M.Butler, Jane Austen and the War of Ideas, Oxford: Claredon Press 1975.
E.Copeland and J. McMster, The Cambridge Companion to Jane Austen, Cambridge: Cambridge UP 1997.
C.Johnson, Jane Austen: Women, Politics and the Novel, Chicago: U. of Chicago Press 1988.
D. Looser, Jane Austen and Discourses of Feminism, Palgrave 1995.
DRAMA:
M.G.Lewis:
· Jeffrey N. Cox, ed., Six Gothic Dramas (Athens: Ohio University Press, 1992)
· D.Saglia e G.Silvani (a cura di), Il teatro della paura: scenari gotici del romanticismo europeo, Bulzoni 2005 (saggio di G.Silvani: p. 77).
Lord Byron:
· Il Manfredi di Lordy Byron, a cura di G. Galigani, Firenze UP, 2003 (CD-rom).
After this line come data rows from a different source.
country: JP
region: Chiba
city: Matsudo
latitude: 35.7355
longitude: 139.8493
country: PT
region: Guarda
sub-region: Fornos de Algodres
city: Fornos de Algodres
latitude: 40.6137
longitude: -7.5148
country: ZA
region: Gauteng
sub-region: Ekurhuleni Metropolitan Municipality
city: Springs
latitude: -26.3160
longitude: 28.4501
· “Byron and the Meaning of Manfred”, S.M. Sperry, Criticism, Vol. 16, No. 3, Summer 1974, pp. 189-202.
Teaching methods
Frontal lessons in English: introduction of the literary period
from the eighteenth century to the Victorian age; reading and
analysis of the primary sources by English writers.
Assessment methods
The evaluation of the students' competencies and abilities acquired during the course consists in a written work at the end of the course for those students who attended classes regularly. For those who do not attend classes, the exam consists in an oral examination.
The written test is divided into two parts: the first will be made of multiple choice and short open questions concerning the literary history of the period from the Eighteenth century to the Victorian period; the second part will refer to the specific reading list of the syllabus.
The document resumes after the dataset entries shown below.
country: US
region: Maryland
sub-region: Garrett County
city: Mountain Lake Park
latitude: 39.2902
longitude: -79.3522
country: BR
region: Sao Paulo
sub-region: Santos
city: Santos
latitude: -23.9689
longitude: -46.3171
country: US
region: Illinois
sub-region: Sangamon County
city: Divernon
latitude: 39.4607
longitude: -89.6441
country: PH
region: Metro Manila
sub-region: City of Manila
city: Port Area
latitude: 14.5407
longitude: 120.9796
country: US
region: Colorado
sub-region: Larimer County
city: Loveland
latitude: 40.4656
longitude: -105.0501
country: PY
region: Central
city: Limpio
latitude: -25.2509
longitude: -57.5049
For those students who will not take the written test, the exam will consist in an oral interview. This oral interview has the aim of evaluating the critical and methodological ability of the students in relating literary history, critical approach to texts and authors analysed during classes. The student must demonstrate an appropriate knowledge of the literary history from the Eighteenth century to the Victorian period in order to carry out the exam with the second part, which consists in the analysis of a given text and its critical contextualization.
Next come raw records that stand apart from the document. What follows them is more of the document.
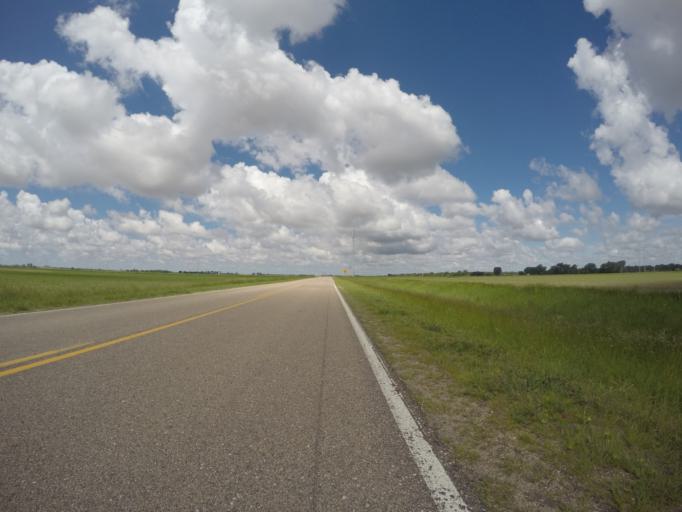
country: US
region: Nebraska
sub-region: Buffalo County
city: Kearney
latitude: 40.6570
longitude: -99.2538
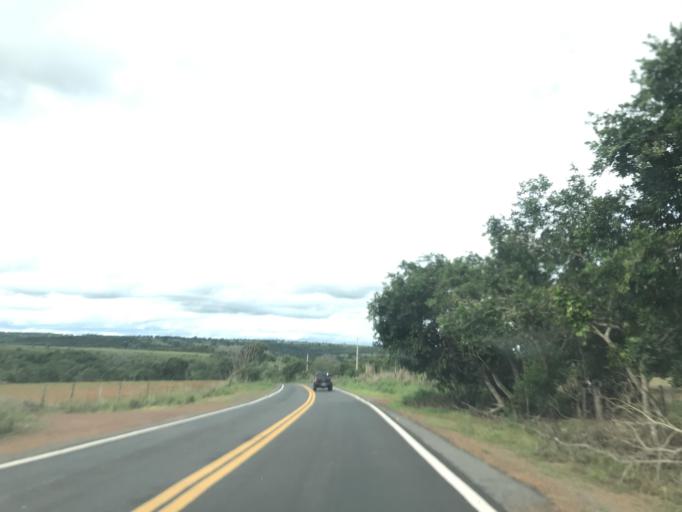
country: BR
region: Goias
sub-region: Bela Vista De Goias
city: Bela Vista de Goias
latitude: -17.1736
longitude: -48.6828
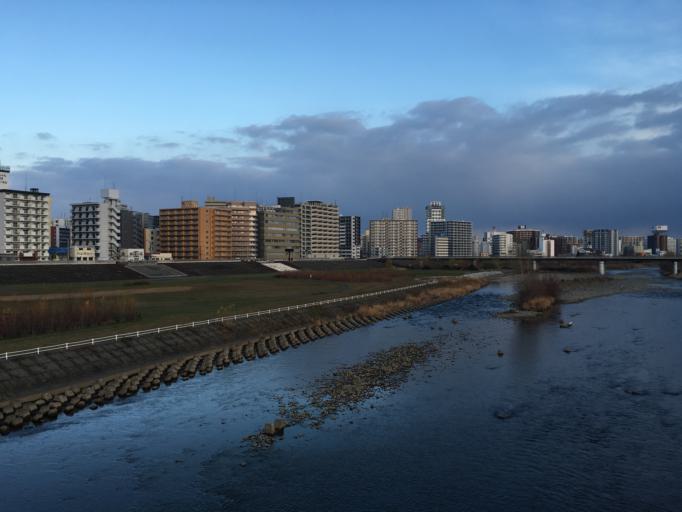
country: JP
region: Hokkaido
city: Sapporo
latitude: 43.0488
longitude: 141.3609
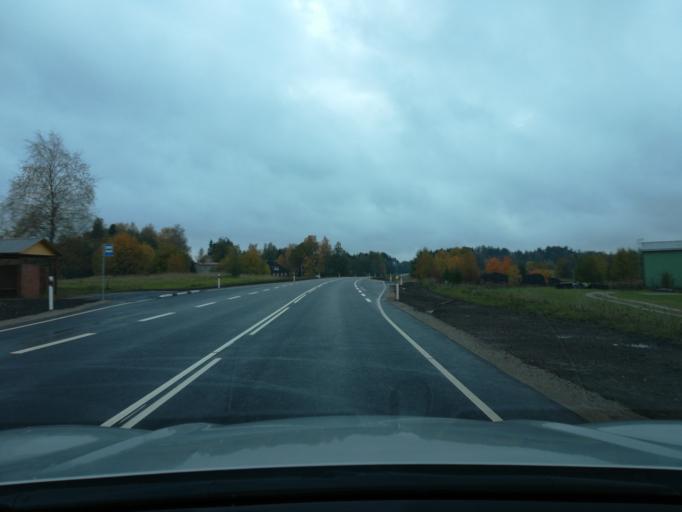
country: EE
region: Ida-Virumaa
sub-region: Johvi vald
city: Johvi
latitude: 59.1450
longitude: 27.3566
Those students,who are able to demonstrate a wide and systematic understanding of the issues covered during classes, are able to use these critically and who master the field-specific language of the discipline will be given a mark of excellence. Those students who demonstrate a mnemonic knowledge of the subject with a more superficial analytical ability and ability to synthesize, a correct command of the language but not always appropriate, will be given a satisfactory mark. A superficial knowledge and understanding of the material, a scarce analytical and expressive ability that is not always appropriate will be rewarded with a ‘pass' mark. Students who demonstrate gaps in their knowledge of the subject matter, inappropriate language use, lack of familiarity with the literature in the program bibliography will not be given a pass mark.
Teaching tools
Frontal lectures with power point projections and dvd.